Image credit: (Photo by Mike Janes/Four Seam Images)
The automated strike zone in the Low-A Southeast league is changing.
MLB informed clubs it plans to widen the strike zone by four inches — two inches on each side — while eliminating nearly 3.5 inches at the top of the strike zone. The league is also altering where the pitches are registered in the strike zone in an effort to eliminate strike calls on breaking balls in the dirt, pushing it back to the middle of the plate after pitches were previously registered at the front of the strike zone.
The changes were first reported by Fort Myers broadcaster John Vittas and confirmed by Baseball America.
The automated strike zone has been a source of bewilderment and intrigue so far in its first year of implementation. In May, Baseball America wrote about how the new strike zone (coupled with multiple other factors) led to an offensive explosion across the Low-A Southeast League, formerly known as more of a pitcher’s haven. The rise in offense and walks has led to some wonky stat lines — just look at Phillies prospect Baron Radcliff (.197/.414/.362).
This is minor league baseball’s first year experimenting with automated balls and strikes in affiliated ball.
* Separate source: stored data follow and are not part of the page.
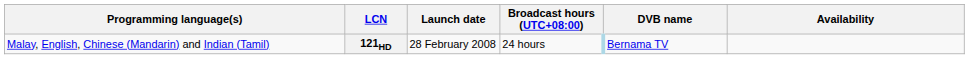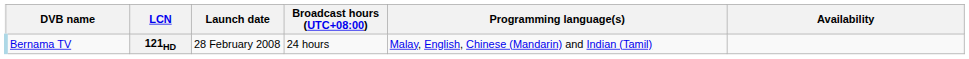columns swapped: DVB name <-> Programming language(s)
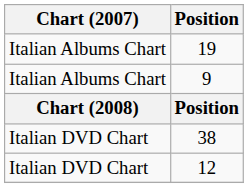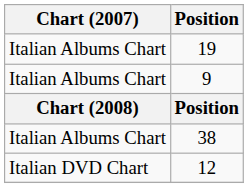38 | Chart (2007): Italian DVD Chart -> Italian Albums Chart
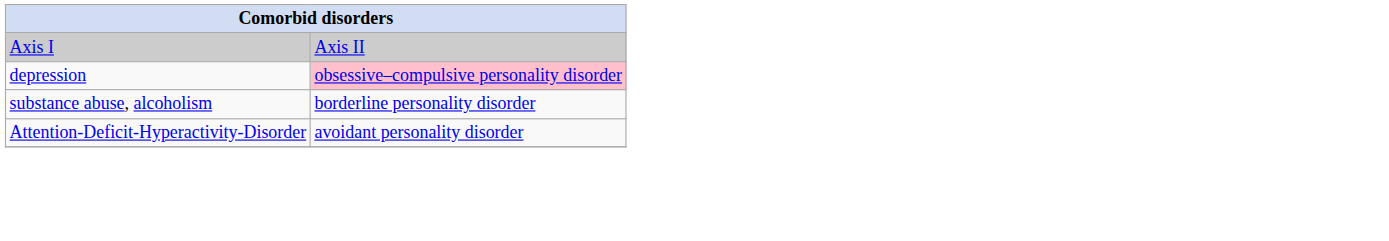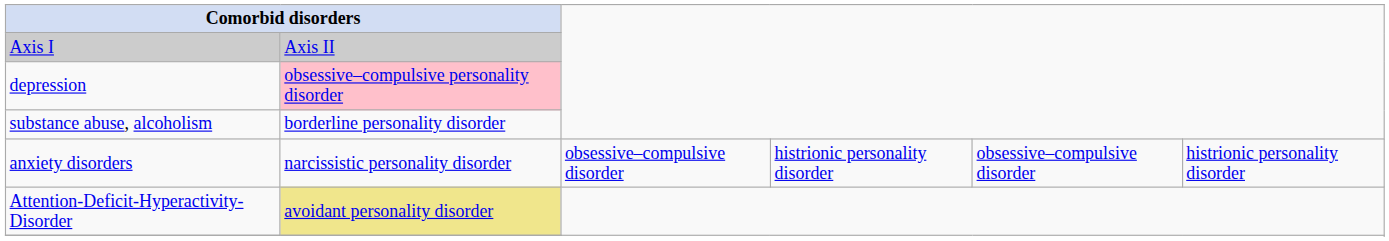+ row: anxiety disorders | narcissistic personality disorder | obsessive–compulsive disorder | histrionic personality disorder | obsessive–compulsive disorder | histrionic personality disorder
Attention-Deficit-Hyperactivity-Disorder | column 2: no background -> khaki background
It previously tested it in both the Atlantic League and Arizona Fall League in 2019 to mixed results at the time.
Here’s how the league initially planned to set up its automated strike zone.
Today’s decision to alter the strike zone came after extensive feedback from players, according to Vittas, who noted players are allowed to flag balls and strikes decisions they disagree with, honing in on strike calls at the top of the zone and balls that missed on the corner of the plate.